Begin DATA FOR THIS TASK
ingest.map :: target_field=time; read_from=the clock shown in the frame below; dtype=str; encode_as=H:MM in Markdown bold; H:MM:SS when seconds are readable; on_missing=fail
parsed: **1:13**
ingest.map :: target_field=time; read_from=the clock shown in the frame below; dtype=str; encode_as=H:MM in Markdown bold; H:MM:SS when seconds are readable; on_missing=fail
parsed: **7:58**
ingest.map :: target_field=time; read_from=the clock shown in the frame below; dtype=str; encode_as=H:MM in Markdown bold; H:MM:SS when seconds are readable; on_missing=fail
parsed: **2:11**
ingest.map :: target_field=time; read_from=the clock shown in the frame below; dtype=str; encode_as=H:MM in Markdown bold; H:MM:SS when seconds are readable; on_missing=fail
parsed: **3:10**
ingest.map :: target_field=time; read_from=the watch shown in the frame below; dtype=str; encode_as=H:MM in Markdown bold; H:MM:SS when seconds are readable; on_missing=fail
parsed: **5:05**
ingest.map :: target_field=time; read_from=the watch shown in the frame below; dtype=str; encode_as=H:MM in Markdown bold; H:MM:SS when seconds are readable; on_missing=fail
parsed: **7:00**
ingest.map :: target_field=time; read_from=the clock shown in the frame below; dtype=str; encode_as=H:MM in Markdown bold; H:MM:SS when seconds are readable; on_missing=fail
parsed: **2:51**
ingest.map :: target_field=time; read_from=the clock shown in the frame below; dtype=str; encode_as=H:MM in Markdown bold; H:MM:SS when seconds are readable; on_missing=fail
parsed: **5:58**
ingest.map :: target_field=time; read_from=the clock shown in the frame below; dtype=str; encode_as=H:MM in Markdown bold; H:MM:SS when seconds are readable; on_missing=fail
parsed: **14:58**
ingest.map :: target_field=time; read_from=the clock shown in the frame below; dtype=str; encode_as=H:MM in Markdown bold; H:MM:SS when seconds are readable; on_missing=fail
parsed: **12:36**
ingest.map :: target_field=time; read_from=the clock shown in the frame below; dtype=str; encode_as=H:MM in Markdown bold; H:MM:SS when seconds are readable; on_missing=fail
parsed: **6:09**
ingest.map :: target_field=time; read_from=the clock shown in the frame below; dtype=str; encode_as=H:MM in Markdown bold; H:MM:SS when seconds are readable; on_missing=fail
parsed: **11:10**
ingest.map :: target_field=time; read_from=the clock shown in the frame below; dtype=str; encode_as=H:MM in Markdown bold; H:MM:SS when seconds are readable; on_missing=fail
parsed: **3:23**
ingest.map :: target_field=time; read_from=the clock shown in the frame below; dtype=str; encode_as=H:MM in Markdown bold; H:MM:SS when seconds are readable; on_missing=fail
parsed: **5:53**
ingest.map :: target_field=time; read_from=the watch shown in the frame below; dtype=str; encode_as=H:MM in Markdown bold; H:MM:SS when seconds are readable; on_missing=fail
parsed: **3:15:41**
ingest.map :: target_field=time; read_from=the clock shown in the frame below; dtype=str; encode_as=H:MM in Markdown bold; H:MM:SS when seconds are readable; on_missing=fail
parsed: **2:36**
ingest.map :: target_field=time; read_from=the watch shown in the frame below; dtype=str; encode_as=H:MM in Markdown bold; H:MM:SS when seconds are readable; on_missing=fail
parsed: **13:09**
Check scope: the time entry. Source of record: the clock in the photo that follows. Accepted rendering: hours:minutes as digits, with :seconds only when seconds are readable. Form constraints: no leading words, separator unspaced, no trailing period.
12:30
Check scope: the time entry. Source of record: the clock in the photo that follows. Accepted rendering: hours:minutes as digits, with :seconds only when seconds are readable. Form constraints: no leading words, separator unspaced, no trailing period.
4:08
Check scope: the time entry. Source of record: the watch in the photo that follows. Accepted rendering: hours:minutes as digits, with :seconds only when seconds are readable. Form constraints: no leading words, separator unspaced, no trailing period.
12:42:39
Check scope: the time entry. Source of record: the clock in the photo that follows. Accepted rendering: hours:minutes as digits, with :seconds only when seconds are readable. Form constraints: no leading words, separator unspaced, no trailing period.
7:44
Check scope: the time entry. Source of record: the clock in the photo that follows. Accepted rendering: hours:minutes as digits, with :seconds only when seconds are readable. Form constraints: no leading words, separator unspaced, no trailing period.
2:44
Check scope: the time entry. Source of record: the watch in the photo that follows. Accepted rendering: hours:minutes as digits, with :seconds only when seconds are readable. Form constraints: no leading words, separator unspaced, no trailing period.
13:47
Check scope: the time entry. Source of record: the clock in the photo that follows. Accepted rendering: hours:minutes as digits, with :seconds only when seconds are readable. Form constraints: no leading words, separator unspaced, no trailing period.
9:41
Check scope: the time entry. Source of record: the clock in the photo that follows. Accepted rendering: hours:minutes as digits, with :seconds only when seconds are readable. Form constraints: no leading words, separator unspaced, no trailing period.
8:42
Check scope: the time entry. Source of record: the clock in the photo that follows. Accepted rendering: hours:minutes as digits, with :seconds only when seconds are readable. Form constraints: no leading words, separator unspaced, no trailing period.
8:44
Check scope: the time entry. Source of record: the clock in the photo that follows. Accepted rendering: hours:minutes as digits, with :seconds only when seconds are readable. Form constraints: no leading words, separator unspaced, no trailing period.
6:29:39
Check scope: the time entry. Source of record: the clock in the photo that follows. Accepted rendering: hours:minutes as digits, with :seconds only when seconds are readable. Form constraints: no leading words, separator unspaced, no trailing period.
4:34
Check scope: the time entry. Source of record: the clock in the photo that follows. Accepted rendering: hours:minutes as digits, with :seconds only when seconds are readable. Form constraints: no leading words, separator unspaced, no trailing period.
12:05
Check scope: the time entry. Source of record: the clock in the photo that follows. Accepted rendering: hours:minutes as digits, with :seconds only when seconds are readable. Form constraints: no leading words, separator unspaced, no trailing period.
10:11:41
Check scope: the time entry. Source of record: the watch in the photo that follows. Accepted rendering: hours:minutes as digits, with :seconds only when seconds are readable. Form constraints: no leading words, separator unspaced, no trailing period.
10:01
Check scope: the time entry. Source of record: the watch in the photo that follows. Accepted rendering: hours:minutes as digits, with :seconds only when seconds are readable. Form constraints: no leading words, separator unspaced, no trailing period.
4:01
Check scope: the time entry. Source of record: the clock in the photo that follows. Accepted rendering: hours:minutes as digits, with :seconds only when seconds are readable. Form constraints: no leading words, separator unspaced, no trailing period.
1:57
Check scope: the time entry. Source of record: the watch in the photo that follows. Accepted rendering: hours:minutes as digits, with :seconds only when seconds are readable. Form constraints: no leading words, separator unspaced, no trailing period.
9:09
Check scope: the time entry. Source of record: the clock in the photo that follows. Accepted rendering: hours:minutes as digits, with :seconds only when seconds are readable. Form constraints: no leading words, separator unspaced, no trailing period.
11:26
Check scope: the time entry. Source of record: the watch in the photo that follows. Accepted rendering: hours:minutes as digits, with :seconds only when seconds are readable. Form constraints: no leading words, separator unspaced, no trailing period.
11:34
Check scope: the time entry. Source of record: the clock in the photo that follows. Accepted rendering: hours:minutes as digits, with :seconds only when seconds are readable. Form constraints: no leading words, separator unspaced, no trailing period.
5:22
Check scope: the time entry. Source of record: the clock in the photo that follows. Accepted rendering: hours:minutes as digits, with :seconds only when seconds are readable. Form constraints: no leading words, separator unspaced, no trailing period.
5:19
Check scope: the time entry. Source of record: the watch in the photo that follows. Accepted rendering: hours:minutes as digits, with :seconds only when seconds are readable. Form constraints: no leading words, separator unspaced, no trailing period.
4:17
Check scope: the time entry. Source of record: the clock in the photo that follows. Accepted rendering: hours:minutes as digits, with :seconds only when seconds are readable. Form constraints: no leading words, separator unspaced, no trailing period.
End DATA FOR THIS TASK
# DESCRIPTION OF THE TASK
Duplicate every line of the rows above character for character.

# TASK RESPONSE
ingest.map :: target_field=time; read_from=the clock shown in the frame below; dtype=str; encode_as=H:MM in Markdown bold; H:MM:SS when seconds are readable; on_missing=fail
parsed: **1:13**
ingest.map :: target_field=time; read_from=the clock shown in the frame below; dtype=str; encode_as=H:MM in Markdown bold; H:MM:SS when seconds are readable; on_missing=fail
parsed: **7:58**
ingest.map :: target_field=time; read_from=the clock shown in the frame below; dtype=str; encode_as=H:MM in Markdown bold; H:MM:SS when seconds are readable; on_missing=fail
parsed: **2:11**
ingest.map :: target_field=time; read_from=the clock shown in the frame below; dtype=str; encode_as=H:MM in Markdown bold; H:MM:SS when seconds are readable; on_missing=fail
parsed: **3:10**
ingest.map :: target_field=time; read_from=the watch shown in the frame below; dtype=str; encode_as=H:MM in Markdown bold; H:MM:SS when seconds are readable; on_missing=fail
parsed: **5:05**
ingest.map :: target_field=time; read_from=the watch shown in the frame below; dtype=str; encode_as=H:MM in Markdown bold; H:MM:SS when seconds are readable; on_missing=fail
parsed: **7:00**
ingest.map :: target_field=time; read_from=the clock shown in the frame below; dtype=str; encode_as=H:MM in Markdown bold; H:MM:SS when seconds are readable; on_missing=fail
parsed: **2:51**
ingest.map :: target_field=time; read_from=the clock shown in the frame below; dtype=str; encode_as=H:MM in Markdown bold; H:MM:SS when seconds are readable; on_missing=fail
parsed: **5:58**
ingest.map :: target_field=time; read_from=the clock shown in the frame below; dtype=str; encode_as=H:MM in Markdown bold; H:MM:SS when seconds are readable; on_missing=fail
parsed: **14:58**
ingest.map :: target_field=time; read_from=the clock shown in the frame below; dtype=str; encode_as=H:MM in Markdown bold; H:MM:SS when seconds are readable; on_missing=fail
parsed: **12:36**
ingest.map :: target_field=time; read_from=the clock shown in the frame below; dtype=str; encode_as=H:MM in Markdown bold; H:MM:SS when seconds are readable; on_missing=fail
parsed: **6:09**
ingest.map :: target_field=time; read_from=the clock shown in the frame below; dtype=str; encode_as=H:MM in Markdown bold; H:MM:SS when seconds are readable; on_missing=fail
parsed: **11:10**
ingest.map :: target_field=time; read_from=the clock shown in the frame below; dtype=str; encode_as=H:MM in Markdown bold; H:MM:SS when seconds are readable; on_missing=fail
parsed: **3:23**
ingest.map :: target_field=time; read_from=the clock shown in the frame below; dtype=str; encode_as=H:MM in Markdown bold; H:MM:SS when seconds are readable; on_missing=fail
parsed: **5:53**
ingest.map :: target_field=time; read_from=the watch shown in the frame below; dtype=str; encode_as=H:MM in Markdown bold; H:MM:SS when seconds are readable; on_missing=fail
parsed: **3:15:41**
ingest.map :: target_field=time; read_from=the clock shown in the frame below; dtype=str; encode_as=H:MM in Markdown bold; H:MM:SS when seconds are readable; on_missing=fail
parsed: **2:36**
ingest.map :: target_field=time; read_from=the watch shown in the frame below; dtype=str; encode_as=H:MM in Markdown bold; H:MM:SS when seconds are readable; on_missing=fail
parsed: **13:09**
Check scope: the time entry. Source of record: the clock in the photo that follows. Accepted rendering: hours:minutes as digits, with :seconds only when seconds are readable. Form constraints: no leading words, separator unspaced, no trailing period.
12:30
Check scope: the time entry. Source of record: the clock in the photo that follows. Accepted rendering: hours:minutes as digits, with :seconds only when seconds are readable. Form constraints: no leading words, separator unspaced, no trailing period.
4:08
Check scope: the time entry. Source of record: the watch in the photo that follows. Accepted rendering: hours:minutes as digits, with :seconds only when seconds are readable. Form constraints: no leading words, separator unspaced, no trailing period.
12:42:39
Check scope: the time entry. Source of record: the clock in the photo that follows. Accepted rendering: hours:minutes as digits, with :seconds only when seconds are readable. Form constraints: no leading words, separator unspaced, no trailing period.
7:44
Check scope: the time entry. Source of record: the clock in the photo that follows. Accepted rendering: hours:minutes as digits, with :seconds only when seconds are readable. Form constraints: no leading words, separator unspaced, no trailing period.
2:44
Check scope: the time entry. Source of record: the watch in the photo that follows. Accepted rendering: hours:minutes as digits, with :seconds only when seconds are readable. Form constraints: no leading words, separator unspaced, no trailing period.
13:47
Check scope: the time entry. Source of record: the clock in the photo that follows. Accepted rendering: hours:minutes as digits, with :seconds only when seconds are readable. Form constraints: no leading words, separator unspaced, no trailing period.
9:41
Check scope: the time entry. Source of record: the clock in the photo that follows. Accepted rendering: hours:minutes as digits, with :seconds only when seconds are readable. Form constraints: no leading words, separator unspaced, no trailing period.
8:42
Check scope: the time entry. Source of record: the clock in the photo that follows. Accepted rendering: hours:minutes as digits, with :seconds only when seconds are readable. Form constraints: no leading words, separator unspaced, no trailing period.
8:44
Check scope: the time entry. Source of record: the clock in the photo that follows. Accepted rendering: hours:minutes as digits, with :seconds only when seconds are readable. Form constraints: no leading words, separator unspaced, no trailing period.
6:29:39
Check scope: the time entry. Source of record: the clock in the photo that follows. Accepted rendering: hours:minutes as digits, with :seconds only when seconds are readable. Form constraints: no leading words, separator unspaced, no trailing period.
4:34
Check scope: the time entry. Source of record: the clock in the photo that follows. Accepted rendering: hours:minutes as digits, with :seconds only when seconds are readable. Form constraints: no leading words, separator unspaced, no trailing period.
12:05
Check scope: the time entry. Source of record: the clock in the photo that follows. Accepted rendering: hours:minutes as digits, with :seconds only when seconds are readable. Form constraints: no leading words, separator unspaced, no trailing period.
10:11:41
Check scope: the time entry. Source of record: the watch in the photo that follows. Accepted rendering: hours:minutes as digits, with :seconds only when seconds are readable. Form constraints: no leading words, separator unspaced, no trailing period.
10:01
Check scope: the time entry. Source of record: the watch in the photo that follows. Accepted rendering: hours:minutes as digits, with :seconds only when seconds are readable. Form constraints: no leading words, separator unspaced, no trailing period.
4:01
Check scope: the time entry. Source of record: the clock in the photo that follows. Accepted rendering: hours:minutes as digits, with :seconds only when seconds are readable. Form constraints: no leading words, separator unspaced, no trailing period.
1:57
Check scope: the time entry. Source of record: the watch in the photo that follows. Accepted rendering: hours:minutes as digits, with :seconds only when seconds are readable. Form constraints: no leading words, separator unspaced, no trailing period.
9:09
Check scope: the time entry. Source of record: the clock in the photo that follows. Accepted rendering: hours:minutes as digits, with :seconds only when seconds are readable. Form constraints: no leading words, separator unspaced, no trailing period.
11:26
Check scope: the time entry. Source of record: the watch in the photo that follows. Accepted rendering: hours:minutes as digits, with :seconds only when seconds are readable. Form constraints: no leading words, separator unspaced, no trailing period.
11:34
Check scope: the time entry. Source of record: the clock in the photo that follows. Accepted rendering: hours:minutes as digits, with :seconds only when seconds are readable. Form constraints: no leading words, separator unspaced, no trailing period.
5:22
Check scope: the time entry. Source of record: the clock in the photo that follows. Accepted rendering: hours:minutes as digits, with :seconds only when seconds are readable. Form constraints: no leading words, separator unspaced, no trailing period.
5:19
Check scope: the time entry. Source of record: the watch in the photo that follows. Accepted rendering: hours:minutes as digits, with :seconds only when seconds are readable. Form constraints: no leading words, separator unspaced, no trailing period.
4:17
Check scope: the time entry. Source of record: the clock in the photo that follows. Accepted rendering: hours:minutes as digits, with :seconds only when seconds are readable. Form constraints: no leading words, separator unspaced, no trailing period.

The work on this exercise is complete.